**Text passage:**
•••••
Patu! is a 1983 New Zealand documentary film directed by Merata Mita about the controversial 1981 Springbok tour. It follows the inner workings of the campaign against the tour, and captures scenes of violent conflict between police and protesters. It is a significant work of activist and indigenous filmmaking, and of New Zealand filmmaking in general.

Background

New Zealand’s All-Blacks and South Africa’s Springboks have been frequent rugby rivals since 1921. The Springbok team had been the targets of protests over the last couple decades as a response to South African apartheid. The protests that met the 1981 tour were some of the most volatile in New Zealand history. It is said the campaign split the country between pro-tour and anti-tour, not least because of rugby's place in the country's national identity. The documentary takes a decisively anti-tour perspective, pointing the conversation about South African apartheid towards racial discrimination practiced in New Zealand.
•••••
**Explore the material:**
a – Turn every line of the listing below into a numbered list, skipping the blank lines and omitting the pictures.
b – Pick up the passage about the documentary Patu! and continue writing it from the point where it ends.
•••••
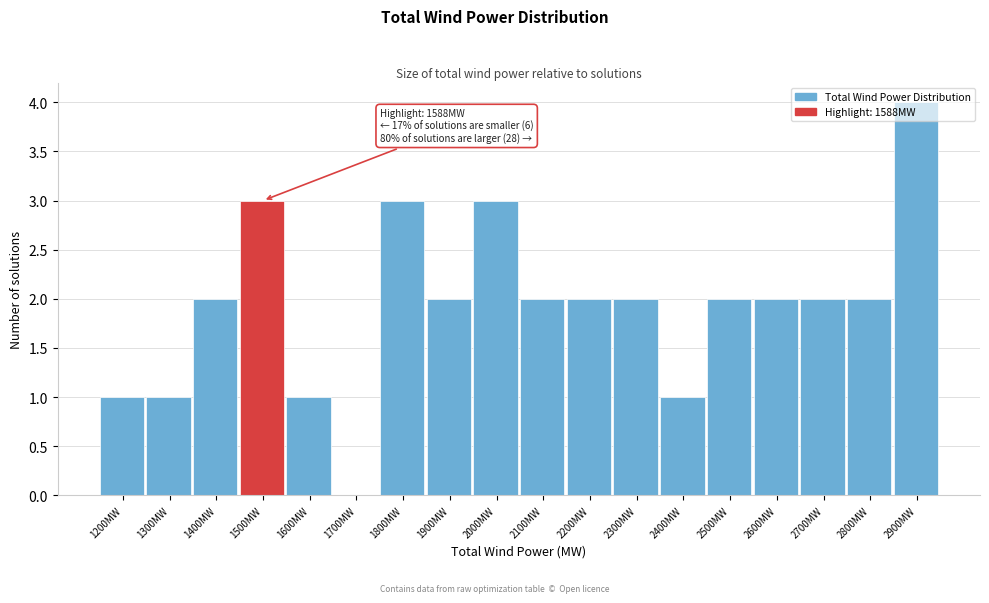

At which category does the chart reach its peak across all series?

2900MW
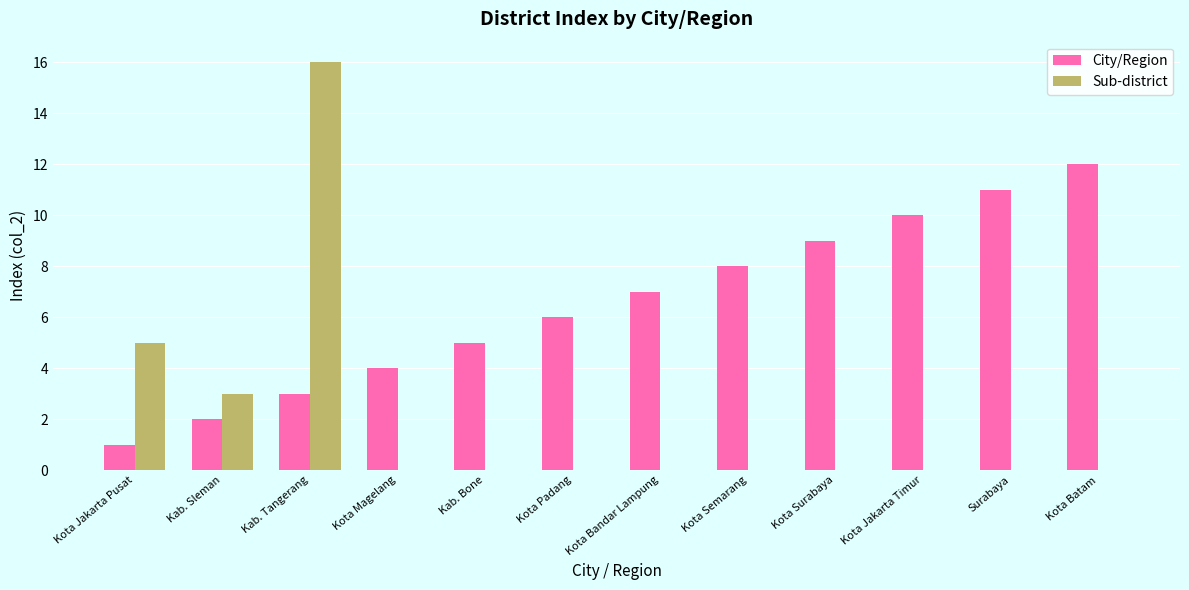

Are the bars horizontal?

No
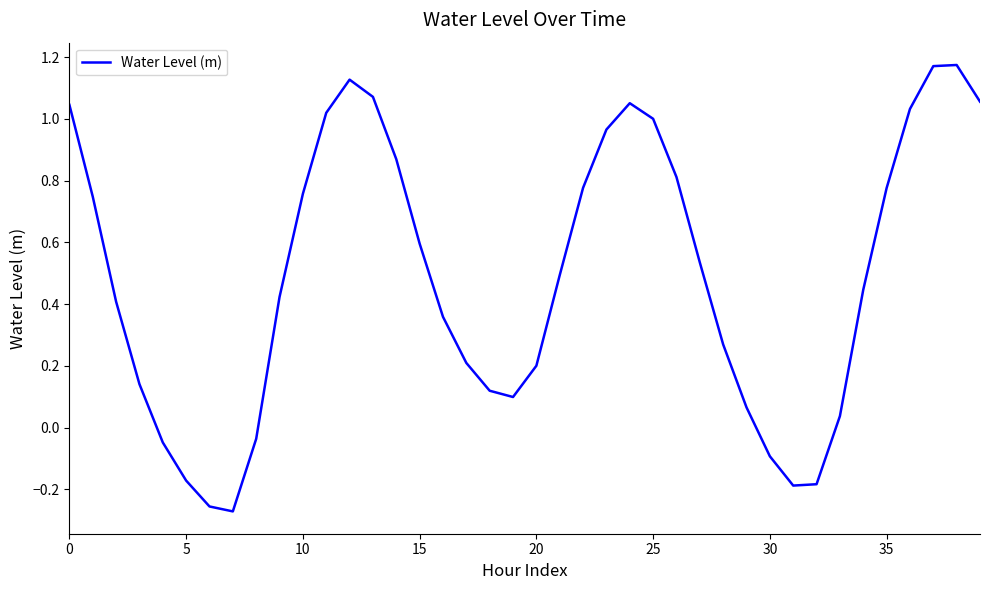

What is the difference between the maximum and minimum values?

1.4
•••••
**Response list:**
a –
1. At which category does the chart reach its peak across all series?
2. 2900MW
3. Are the bars horizontal?
4. No
5. What is the difference between the maximum and minimum values?
6. 1.4

b –
Production history

Mita began producing the film as a 25-minute documentary for TVNZ, although its sensitive politics would necessitate the completion of the film independently. The film was created on a $41,000 budget contributed to by the New Zealand Film Commission, the Arts Council of New Zealand, and the National Catholic Commission. Fifteen camera operators and thirteen sound recordists are credited for the finished film, though Mita also used family members in the crew. They worked without pay, and often in dangerous circumstances.

The editing process lasted two years, complicated by the various types of film stock used, the refusal of television networks to lend footage, and the need to protect the negatives from being seized by police as evidence. Mita complained of police harassment as they regularly visited her house on this pretence.

Release history

Patu! premiered at the 1983 Wellington Film Festival to a standing ovation. A shorter 83-minute version had further screenings at international film festivals. It was not shown on New Zealand television until the 10th anniversary of the tour in 1991.

Credits

Reception and legacy

Patu! has been acclaimed as a historical document and as a cinematic polemic. It has been called one of New Zealand's most important documentaries. Along with Canadian Abenaki Alanis Obomsawin’s films like 1984’s Incident at Restigouche and Mita’s earlier 1980 film Bastion Point: Day 507, Patu! is an early example of indigenous female filmmaking.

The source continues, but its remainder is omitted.